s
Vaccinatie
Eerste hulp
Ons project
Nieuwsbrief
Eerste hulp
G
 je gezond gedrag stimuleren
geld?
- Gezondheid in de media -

● ● ●

Please copy out every entry word for word.

s
Vaccinatie
Eerste hulp
Ons project
Nieuwsbrief
Eerste hulp
G
 je gezond gedrag stimuleren
geld?
- Gezondheid in de media -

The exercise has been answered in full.